1. A hyperforin derivative has the structure shown in formula (I),

2. the process for preparing a hyperforin derivative according to claim 1, comprising,

3. The method for preparing hyperforin derivatives according to claim 2, wherein: the mol ratio of the nicotinamide to the chloroacetyl chloride is 1: 2.8-3.2.

4. The method for preparing hyperforin derivatives according to claim 2, wherein: the mol ratio of the hyperforin to the intermediate compound is 1: 1.05-1.15.

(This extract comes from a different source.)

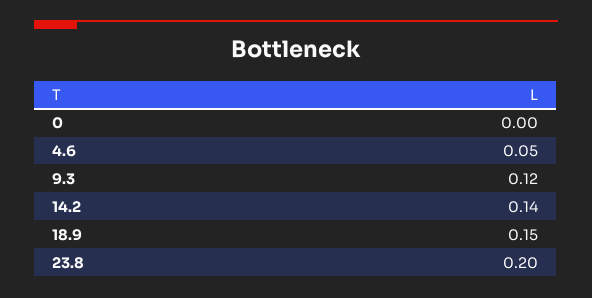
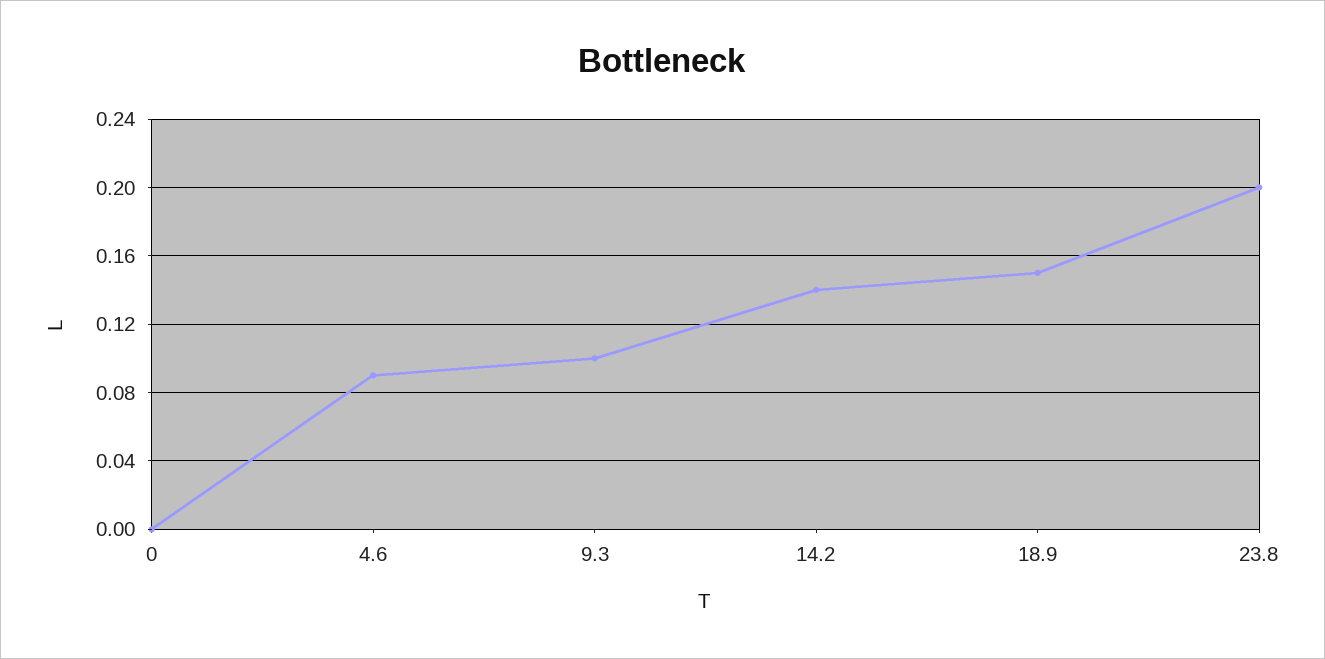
4.6: 0.05 -> 0.09
9.3: 0.12 -> 0.1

5. Use of hyperforin derivatives according to claim 1 in the preparation of antiviral preparations.

6. An antiviral preparation comprising the hyperforin derivative of claim 1.

7. Use of the antiviral preparation according to claim 6 for the preparation of an additive for feed.

8. A Chinese medicinal additive for feed comprises radix Codonopsis, radix Paeoniae alba, Poria, semen Pruni, rhizoma Atractylodis, Bulbus Allii, herba Artemisiae Annuae, and fructus crataegi.

9. The traditional Chinese medicine additive for feed as claimed in claim 8, which is characterized in that: the herbal additive further comprises the antiviral formulation of claim 6.

10. The traditional Chinese medicine additive for feed as claimed in claim 9, which is characterized in that: the addition amount of the antiviral preparation in each 1000g of the traditional Chinese medicine additive is 0.2-5 g.